Wednesday 18/6

We both decided to have a bit of a sleep in today. After breakfast Tim left for the office, and I relaxed in the hotel. Took a long bath and pampered myself. I had burnt myself quite badly the day before. I thought I had put sunscreen on all of my body, but obviously not. The lower parts of my arms as well as my chest (but not neck!) were bright red, and so was a big stripe at the top of my forehead. Very attractive! Well, with this in mind, I did not particularly want to go out in the midday sun. Took a taxi to the Firm at 12.30, and had lunch with Tim and one of the managers, a very friendly woman, originally from the States. We ate in Georgian (!) restaurant, which was quite an experience. (If you ever eat Georgian, opt for things with eggplant, do not chose the chicken.) But it was good!


I walked back to the hotel, since everyone said it was not very far, and that Tel Aviv was really pretty and clean. Well… Tel Aviv is quite difficult to describe. I didn’t realize that the city was so young (first houses built in 1909), and the architecture is very varied.
The city is connected to Jaffa, the old port, so there’s a part of town which is old. Some of the buildings are amazing, but most of them are falling to pieces. And brand new buildings are next to ones without windows and where the render is falling down. In all of it many Bauhaus, and further out a few French colonial style houses. The city is a rather strange (but not unpleasant) mix of middle eastern and (European) Mediterranean. I wouldn’t call the city clean, though. (And it scares me that I have not yet seen the parts that are considered dirty.) But where it is pretty, it is really nice. On the walk back, I passed a rather nice and green pedestrian area, as well as Hakarmel, one of the biggest markets.
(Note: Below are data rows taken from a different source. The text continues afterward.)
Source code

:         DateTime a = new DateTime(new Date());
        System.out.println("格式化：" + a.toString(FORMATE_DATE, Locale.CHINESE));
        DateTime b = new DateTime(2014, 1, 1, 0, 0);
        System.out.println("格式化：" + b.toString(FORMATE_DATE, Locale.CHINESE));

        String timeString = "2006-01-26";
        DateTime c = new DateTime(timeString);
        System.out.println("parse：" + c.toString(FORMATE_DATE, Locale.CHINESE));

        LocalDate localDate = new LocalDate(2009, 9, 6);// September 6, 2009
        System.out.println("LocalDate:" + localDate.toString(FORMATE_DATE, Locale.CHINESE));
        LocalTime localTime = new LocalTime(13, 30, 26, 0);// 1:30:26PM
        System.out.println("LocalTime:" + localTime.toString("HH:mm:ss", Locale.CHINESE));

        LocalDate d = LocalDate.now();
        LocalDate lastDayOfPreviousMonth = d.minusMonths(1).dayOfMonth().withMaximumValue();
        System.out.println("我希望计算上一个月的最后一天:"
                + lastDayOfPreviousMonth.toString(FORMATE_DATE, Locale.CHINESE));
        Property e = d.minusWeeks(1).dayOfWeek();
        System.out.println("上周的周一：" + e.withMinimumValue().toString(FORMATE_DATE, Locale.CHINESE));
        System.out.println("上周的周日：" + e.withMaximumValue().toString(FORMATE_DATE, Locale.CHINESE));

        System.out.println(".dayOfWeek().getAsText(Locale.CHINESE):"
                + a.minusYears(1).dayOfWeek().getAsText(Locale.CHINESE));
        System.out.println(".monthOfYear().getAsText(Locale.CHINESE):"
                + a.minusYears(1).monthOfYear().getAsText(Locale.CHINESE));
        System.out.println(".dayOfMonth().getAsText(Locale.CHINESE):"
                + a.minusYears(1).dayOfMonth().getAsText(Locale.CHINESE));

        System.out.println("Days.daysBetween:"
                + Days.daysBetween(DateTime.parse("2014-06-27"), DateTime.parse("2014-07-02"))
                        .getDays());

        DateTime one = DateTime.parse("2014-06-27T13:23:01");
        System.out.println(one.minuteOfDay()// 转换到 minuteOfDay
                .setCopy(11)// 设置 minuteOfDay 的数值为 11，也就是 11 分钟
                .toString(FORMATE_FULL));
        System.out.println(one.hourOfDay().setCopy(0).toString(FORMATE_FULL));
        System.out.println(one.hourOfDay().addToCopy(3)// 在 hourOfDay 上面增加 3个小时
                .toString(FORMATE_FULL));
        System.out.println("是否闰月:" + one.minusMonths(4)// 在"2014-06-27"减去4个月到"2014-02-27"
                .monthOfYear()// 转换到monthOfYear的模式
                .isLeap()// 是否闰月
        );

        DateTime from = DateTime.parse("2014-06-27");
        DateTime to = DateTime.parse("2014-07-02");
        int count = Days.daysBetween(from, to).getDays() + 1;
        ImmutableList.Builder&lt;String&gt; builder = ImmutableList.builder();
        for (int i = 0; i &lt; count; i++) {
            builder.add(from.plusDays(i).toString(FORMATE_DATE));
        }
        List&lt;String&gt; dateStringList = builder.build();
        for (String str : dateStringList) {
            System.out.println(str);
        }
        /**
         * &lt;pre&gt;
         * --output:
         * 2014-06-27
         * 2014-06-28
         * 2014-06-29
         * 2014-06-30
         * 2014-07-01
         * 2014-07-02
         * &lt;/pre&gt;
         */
I was a bit disappointed though, because they only sold clothes (mainly t-shirts and underwear) and food. I wanted to see carpets, jewellery and pots and such things. Well, we have saved the flea market in old Jaffa for Sunday. My walk back to the hotel took me one hour and 45 mins! My greatest success along the way, was me being able to buy a bottle of Sprite, using my two words of Hebrew, some Spanish (!) and a piece of paper. I thought the man in the stall looked nice and friendly, which was why I chose to approach him. But he really surprised me by talking to me in Spanish. My basic tourist Spanish should have been enough, but it really took me by surprise when the ‘Shalom’ was followed by a ‘Que tal?’. Anyway, I got to use my word of the day, which was ‘toda’, meaning ‘thank you’. It is probably spelt completely differently, and I have also heard other versions, but it is a start. Tomorrow I am aiming to find out what ‘good bye’ is. It is really strange to be in a country where the language is so different. Tim is a lot more used to Hebrew than I am, but he is rather lost too. Together we are normally quite good at working out things in strange languages, but here, well, it is different. Even going to Paris last autumn I managed to get by on my combination of classical Latin, some tourist Spanish, and a good knowledge on etymology. Here it is impossible to even guess, since we can’t even read the words. It’s quite fascinating.


Tim got back to the hotel about half an hour after me, having spent most of the afternoon meeting collectors and dealers. We went to afternoon tea again, and then down to the beach. I never thought this would happen, since I know that Tim really dislikes open waters and is extremely terrified of sharks. But we went for a swim together, and the water was absolutely amazing! Turquoise and clear, and smooth sand. We walked along the beach for a while, enjoying the pleasant afternoon winds. (It is, by the way, terribly hot here, and the summer hasn’t even started yet! It is about 34° C, but humid and, well, quite unpleasant in the sun.) Afterwards, we had a shower, a very quick light dinner, before rushing down to the lobby to meet one of Tim’s clients. The man, originally from Brooklyn, was very nice, and we spent the rest of the evening in the bar with him. I was a bit nervous, because I had heard that he was orthodox. The orthodox jews have several customs and traditions that are rather ‘peculiar’ (bad choice of word, I know) to westerners; among other things men are not allowed to touch women (as we apparently are unclean) or look them in the eyes. So, what do you do if you cannot shake hands? Of course it all depends on the level of orthodoxy, but this man was liberal enough, and very social although a lot of the conversation was manuscript related. Tim and I ended the evening with a stroll around the area.